Resemble AI Can Now Clone Your Voice to Speak New Languages
Synthetic voices clones by speech technology startup Resemble AI can now be taught to speak a half-dozen languages. The new Localize function translates the digital voice to speak in other languages, much as it replicates the voice to speak new sentences in the original speaker’s native tongue.
Resemble AI developed a platform for generating synthetic speech profiles with minimal data, theoretically turning even five minutes of a person’s voice into an AI capable of saying whatever the user wants as though it were a new recording. Usually, a voice assistant or similar platform may be able to translate what someone says into a different language but will still use the standard artificial voice. Localize layers the translation over the artificial voice generator so that you might say a sentence in English, then hear your own voice say it in French a moment later.
“We have a lot of customers who are multinational and extremely interested in translating languages,” Resemble CEO Zohaib Ahmed said in an interview with Voicebot. “We started building different voices in different languages, but we were getting challenged with words in English appearing in other languages, like Burger King in a sentence in Spanish. Burger King is English; you don’t want it to be in a Spanish accent. So we started building out this functionality.”
Ahmed explained that voice talent translation usually takes a few months and costs a lot of money. For those who want to do translations but lack one or both of those factors, the Localize features might be an attractive offer. Right now, Resemble can translate among English, French, German, Dutch, Italian, and Spanish. Ahmed said there are other languages in the works, with Japanese, Korean, and Mandarin next in line. The translation works as an extension of the existing platform, further simplifying matters, even if it takes more audio data than simply building a synthetic voice in one language.
“It’s baked into the platform, but the process is slightly different,” Ahmed said. It’s not the five-minute promise. It takes a little more than an hour of recording.”

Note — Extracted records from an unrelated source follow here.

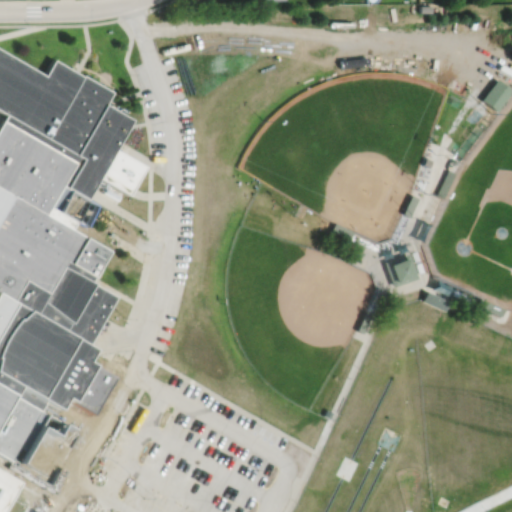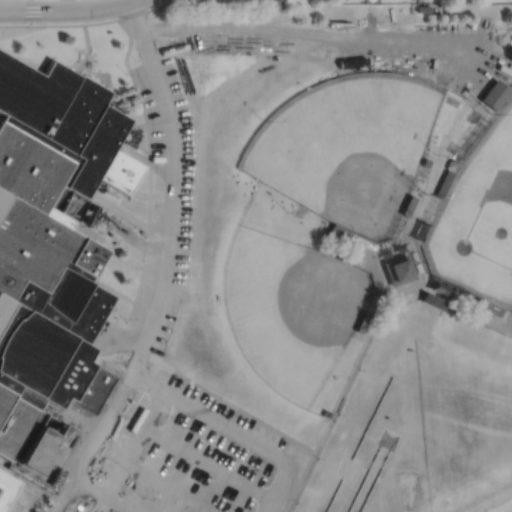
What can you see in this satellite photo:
building: (422, 7)
road: (64, 8)
road: (86, 22)
road: (19, 29)
road: (363, 36)
road: (86, 48)
road: (128, 69)
road: (101, 76)
building: (494, 92)
building: (491, 94)
park: (0, 112)
road: (134, 123)
park: (347, 145)
road: (143, 158)
building: (425, 160)
parking lot: (169, 166)
building: (443, 182)
building: (407, 203)
building: (429, 207)
road: (128, 213)
park: (477, 217)
building: (421, 227)
road: (410, 228)
building: (339, 229)
building: (399, 229)
building: (45, 235)
building: (48, 235)
road: (365, 237)
building: (362, 240)
building: (413, 251)
building: (336, 253)
road: (421, 256)
building: (362, 260)
building: (415, 261)
road: (358, 264)
road: (165, 266)
building: (398, 268)
building: (395, 270)
road: (424, 283)
road: (107, 287)
building: (453, 290)
building: (432, 300)
building: (371, 301)
road: (135, 302)
building: (488, 305)
building: (484, 307)
park: (290, 308)
building: (361, 320)
building: (410, 347)
road: (189, 378)
road: (147, 380)
road: (343, 386)
road: (188, 403)
park: (474, 407)
park: (474, 427)
park: (387, 437)
track: (353, 451)
parking lot: (191, 458)
road: (208, 464)
park: (361, 477)
park: (372, 478)
road: (168, 487)
road: (28, 502)
parking lot: (37, 504)
road: (115, 504)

Translating artificial voices is of interest to the same industries that Resemble has targeted with its platform already. The entertainment industry, in particular, should be interested, Ahmed said. Adding local languages means movies or games could be dubbed with the original actor’s voice, keeping their voice’s flavor without them needing to learn a new language. The platform’s ability to tune the emotions of the voice comes into play there too. Since the platform doesn’t need much data or technical knowledge to operate, the potential customer base is extensive, Ahmed explained. The more powerful translation features offered by Amazon, Google, and other tech giants, meanwhile, is still more for text, translating websites or taking audio and translating it into a text display.
“The localization of speech is extremely nascent, but text localization is very mature. We’re trying to follow that path,” Ahmed said. “The goal is still to minimize the amount of data needed and make it easy for the developer to control.”